Chesapeake Gold Announces $4.4 Million Non-Brokered Private Placement With Eric Sprott
After completion of the Private Placement, Eric Sprott will beneficially own and control 12,883,499 Common Shares, and 1,850,000 Warrants representing approximately 17.9% of the outstanding Common Shares on a non-diluted basis and 19.9% of the outstanding Common Shares on a partially diluted basis assuming exercise of such Warrants.
Jean-Paul Tsotsos, Interim Chief Executive Officer, commented, "We are pleased to see Eric Sprott increase his investment in Chesapeake. His longstanding support reflects confidence in our strategic objectives and vision. The financing will be instrumental in accelerating the testing of our proprietary leach technology on Metates and soon other project opportunities. We are excited that the coming year will unlock significant shareholder value supported by delivering key milestones."
The net proceeds of the Private Placement will be used to advance the Company's proprietary oxidative leach technology, ongoing exploration, including the Lucy project, and for general working capital. There are no finder's fees or other commissions associated with the Private Placement.
The Private Placement is subject to the receipt of all necessary approvals, including the approval of the TSX Venture Exchange. The Units issued under the Private Placement will be subject to a hold period under applicable Canadian securities laws until four months and one day after the closing of the Private Placement.
The securities described in this news release have not been, and will not be, registered under the United States Securities Act of 1933, as amended (the " U.S. Securities Act "), or any applicable securities laws of any state of the United States, and may not be offered or sold within the United States or to, or for the account or benefit of, U.S. persons (as such term is defined in Regulation S under the U.S. Securities Act) or persons in the United States unless registered under the U.S. Securities Act and any other applicable securities laws of the United States or an exemption from such registration requirements is available.
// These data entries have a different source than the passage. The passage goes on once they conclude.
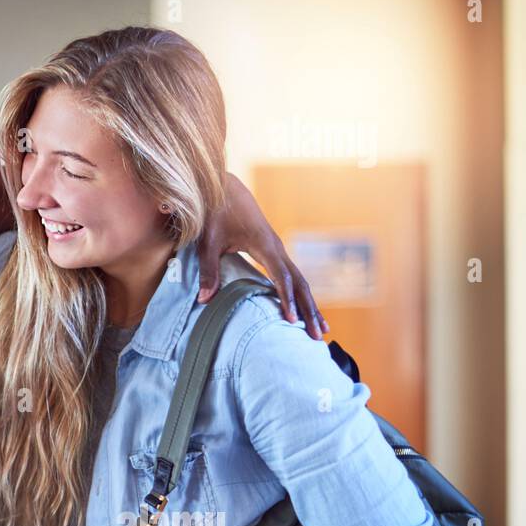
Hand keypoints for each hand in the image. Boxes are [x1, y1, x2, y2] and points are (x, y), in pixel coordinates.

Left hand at [198, 173, 327, 339]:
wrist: (223, 188)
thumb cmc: (214, 212)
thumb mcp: (207, 240)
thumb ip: (208, 269)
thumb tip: (205, 300)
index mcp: (265, 244)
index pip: (281, 276)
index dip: (286, 298)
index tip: (291, 320)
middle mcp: (277, 247)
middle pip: (300, 283)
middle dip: (309, 310)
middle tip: (317, 337)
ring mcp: (277, 249)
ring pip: (299, 281)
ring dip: (309, 305)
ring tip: (320, 331)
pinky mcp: (272, 251)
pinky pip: (291, 276)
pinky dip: (299, 295)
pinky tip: (302, 312)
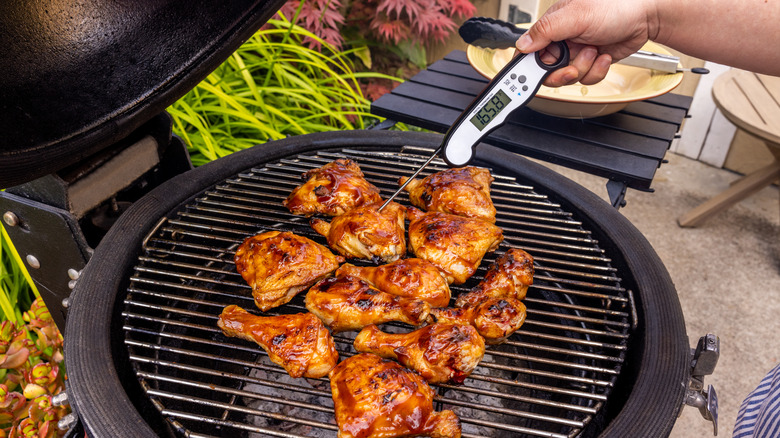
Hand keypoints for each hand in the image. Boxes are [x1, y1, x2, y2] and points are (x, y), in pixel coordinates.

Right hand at [516, 0, 656, 85]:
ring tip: (594, 51)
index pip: (530, 52)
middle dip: (562, 72)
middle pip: (548, 71)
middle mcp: (563, 40)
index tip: (534, 77)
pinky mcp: (591, 61)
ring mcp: (577, 52)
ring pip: (568, 77)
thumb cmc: (616, 6)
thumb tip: (522, 44)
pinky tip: (603, 55)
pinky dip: (597, 70)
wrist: (647, 16)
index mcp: (552, 26)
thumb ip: (545, 30)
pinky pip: (586, 78)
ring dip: (584, 68)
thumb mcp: (575, 16)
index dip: (530, 67)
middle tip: (571, 67)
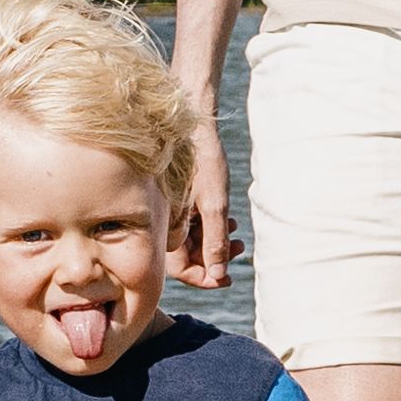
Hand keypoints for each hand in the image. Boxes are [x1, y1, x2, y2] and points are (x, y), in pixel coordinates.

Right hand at [175, 119, 236, 289]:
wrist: (193, 120)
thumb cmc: (202, 159)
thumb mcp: (215, 205)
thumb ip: (215, 242)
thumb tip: (218, 275)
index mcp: (164, 226)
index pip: (180, 270)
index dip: (205, 278)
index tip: (227, 279)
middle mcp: (161, 222)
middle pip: (186, 257)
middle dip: (213, 259)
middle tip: (238, 250)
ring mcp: (168, 212)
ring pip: (191, 242)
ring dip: (214, 242)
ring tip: (236, 233)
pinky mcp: (176, 201)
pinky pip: (191, 226)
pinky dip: (210, 227)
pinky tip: (228, 220)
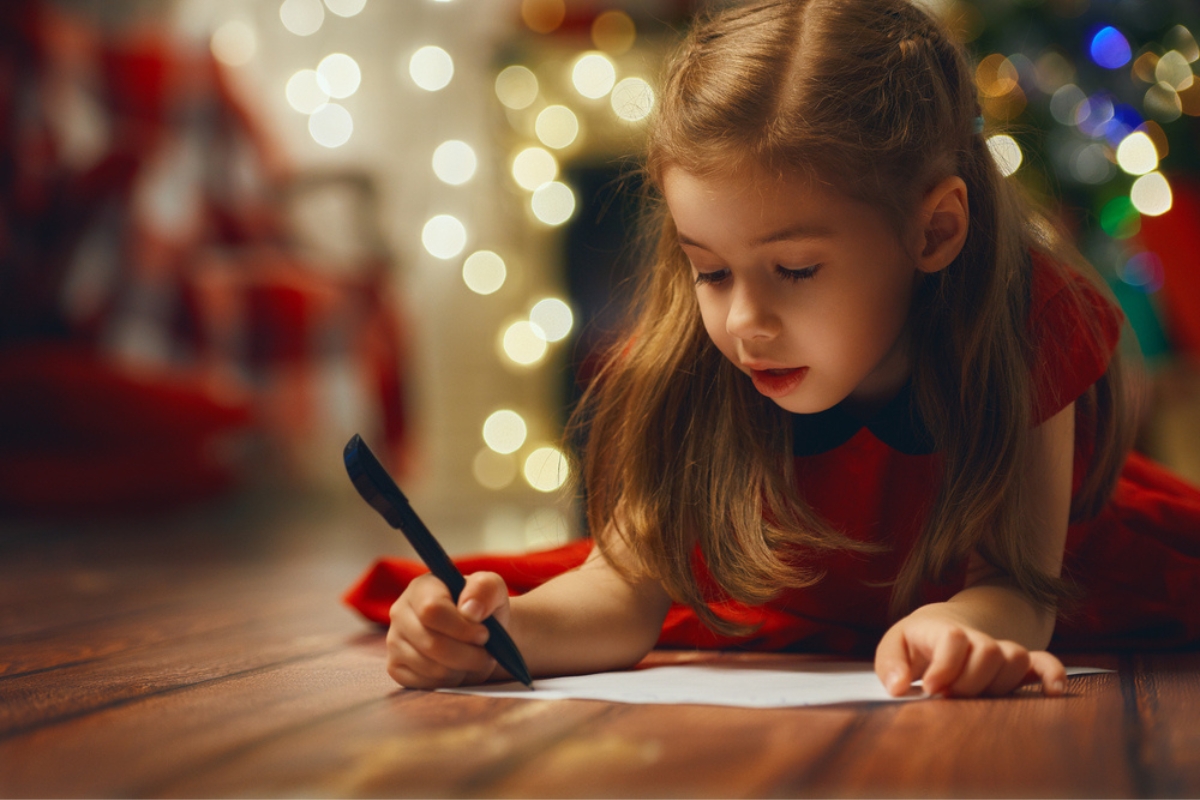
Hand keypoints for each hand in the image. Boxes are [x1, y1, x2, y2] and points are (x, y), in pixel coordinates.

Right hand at [386, 571, 511, 688]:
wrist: (482, 636)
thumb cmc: (485, 609)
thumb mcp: (493, 589)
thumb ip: (485, 589)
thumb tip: (470, 610)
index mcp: (421, 587)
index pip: (432, 610)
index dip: (462, 627)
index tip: (484, 633)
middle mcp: (400, 612)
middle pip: (431, 643)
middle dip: (467, 654)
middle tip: (485, 652)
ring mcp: (394, 641)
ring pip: (431, 668)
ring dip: (462, 668)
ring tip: (473, 658)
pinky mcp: (396, 668)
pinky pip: (425, 684)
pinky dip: (450, 682)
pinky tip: (457, 668)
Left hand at [875, 609, 1066, 697]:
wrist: (941, 626)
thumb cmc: (915, 642)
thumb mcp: (893, 647)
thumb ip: (890, 666)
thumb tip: (899, 688)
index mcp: (945, 630)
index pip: (956, 639)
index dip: (945, 667)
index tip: (930, 688)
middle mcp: (978, 638)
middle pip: (990, 652)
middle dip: (970, 682)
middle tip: (950, 696)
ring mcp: (1000, 650)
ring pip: (1016, 659)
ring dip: (998, 685)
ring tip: (975, 697)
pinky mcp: (1018, 666)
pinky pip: (1045, 663)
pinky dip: (1053, 675)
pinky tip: (1053, 693)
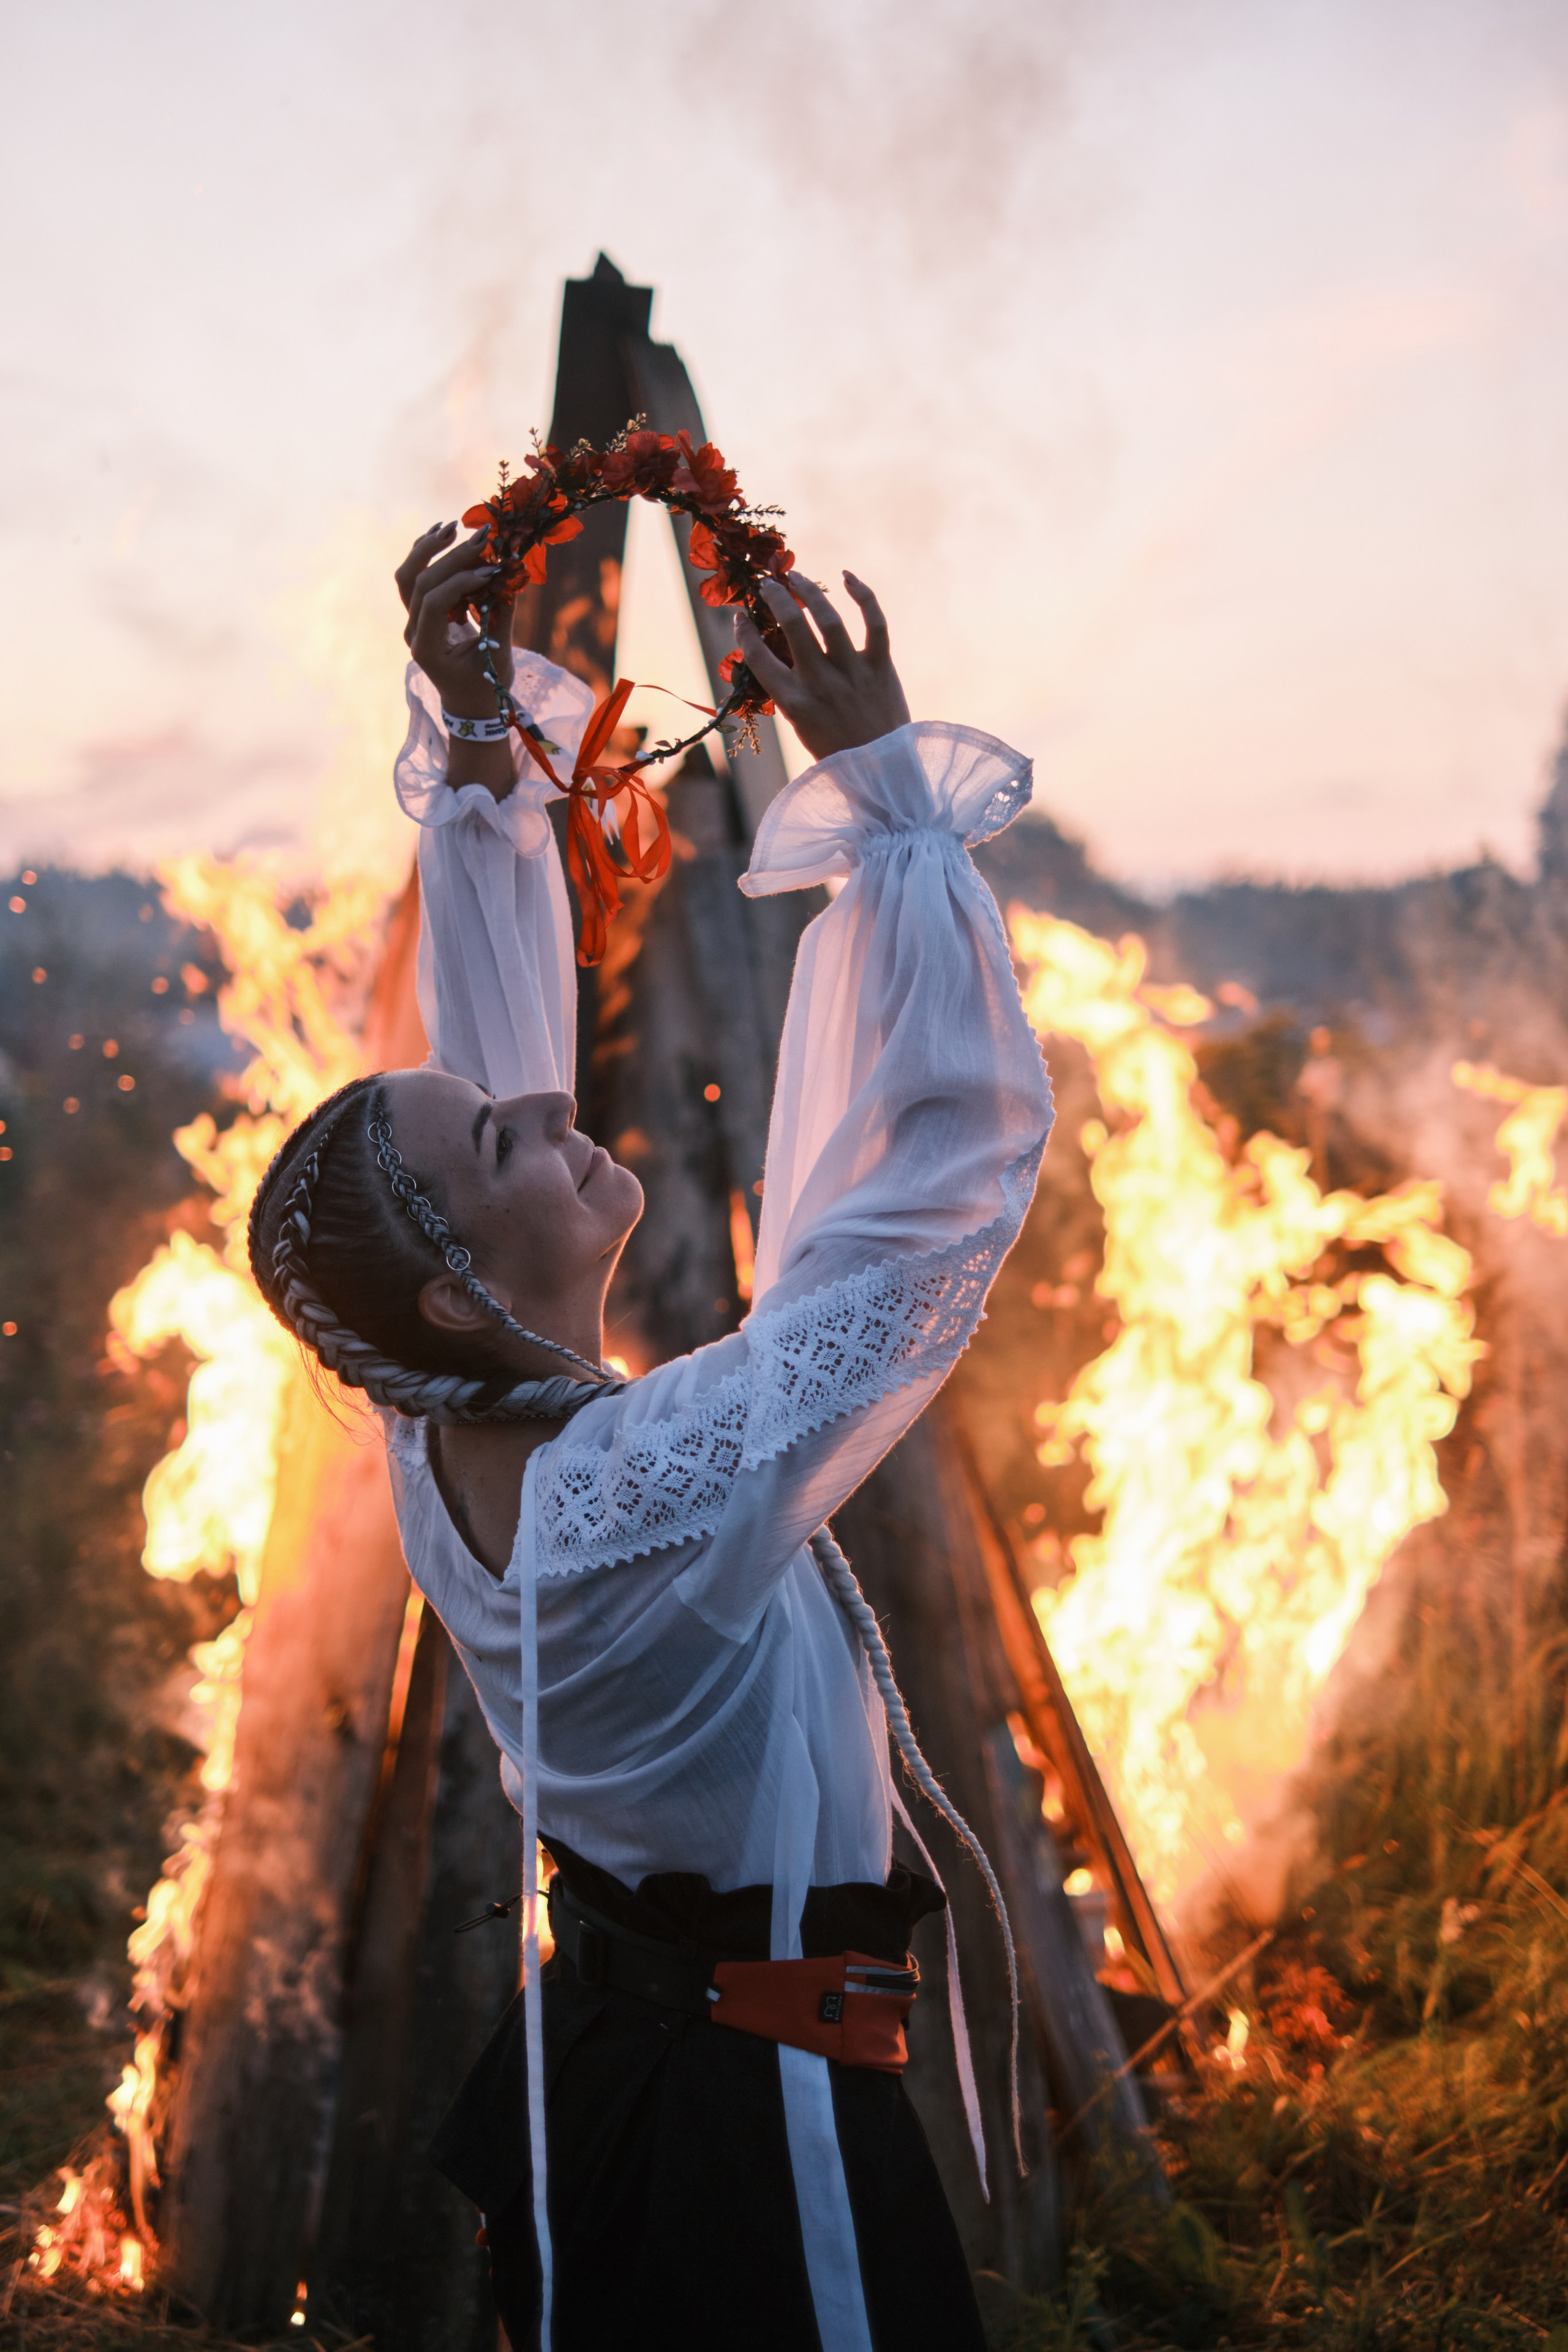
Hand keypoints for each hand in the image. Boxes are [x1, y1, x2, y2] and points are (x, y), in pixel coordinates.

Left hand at [395, 523, 513, 719]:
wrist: (468, 704)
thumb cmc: (486, 686)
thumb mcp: (499, 656)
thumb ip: (502, 615)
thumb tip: (512, 572)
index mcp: (428, 649)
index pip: (434, 603)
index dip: (460, 581)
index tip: (491, 569)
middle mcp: (413, 632)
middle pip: (419, 583)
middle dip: (451, 557)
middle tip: (481, 537)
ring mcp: (412, 621)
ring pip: (407, 576)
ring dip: (427, 549)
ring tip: (452, 527)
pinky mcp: (420, 612)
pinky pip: (413, 577)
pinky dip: (426, 554)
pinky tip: (442, 534)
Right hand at [733, 572, 909, 761]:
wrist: (881, 769)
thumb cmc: (835, 748)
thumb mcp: (799, 724)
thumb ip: (785, 690)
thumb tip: (768, 651)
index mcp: (794, 702)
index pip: (758, 658)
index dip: (744, 633)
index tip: (740, 619)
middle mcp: (821, 684)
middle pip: (793, 626)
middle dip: (775, 598)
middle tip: (767, 586)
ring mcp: (852, 673)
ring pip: (829, 618)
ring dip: (809, 591)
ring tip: (797, 578)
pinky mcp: (880, 667)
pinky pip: (875, 621)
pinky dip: (862, 595)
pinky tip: (846, 578)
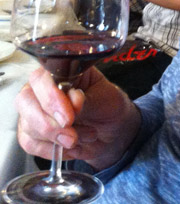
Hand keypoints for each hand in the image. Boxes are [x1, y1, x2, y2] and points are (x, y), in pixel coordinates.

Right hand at [15, 67, 140, 170]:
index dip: (50, 98)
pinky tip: (72, 147)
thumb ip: (87, 100)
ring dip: (57, 138)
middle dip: (49, 124)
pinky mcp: (31, 133)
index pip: (41, 78)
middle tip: (72, 135)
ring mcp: (33, 111)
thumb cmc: (108, 106)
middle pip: (25, 101)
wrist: (112, 130)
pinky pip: (30, 144)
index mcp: (61, 71)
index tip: (68, 117)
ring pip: (28, 125)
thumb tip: (74, 100)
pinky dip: (52, 149)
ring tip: (86, 136)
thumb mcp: (106, 99)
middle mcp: (41, 89)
This news release does not constitute an offer to sell or a solicitation of an offer to buy any of these securities within any jurisdiction, including the United States.
The Private Placement involves a "related party transaction" within the meaning of TSX Venture Exchange Policy 5.9 (the " Policy ") and Multilateral Instrument 61-101-Protection of Minority Security Holders in Special Transactions (" MI 61-101 ") adopted in the Policy. The Company intends to rely on exemptions from the formal valuation and minority shareholder approval requirements of MI 61-101 contained in sections 5.5(a) and 5.7(1)(a) of MI 61-101 in respect of related party participation in the Private Placement as neither the fair market value (as determined under MI 61-101) of the subject matter of, nor the fair market value of the consideration for, the transaction is expected to exceed 25% of the Company's market capitalization (as determined under MI 61-101).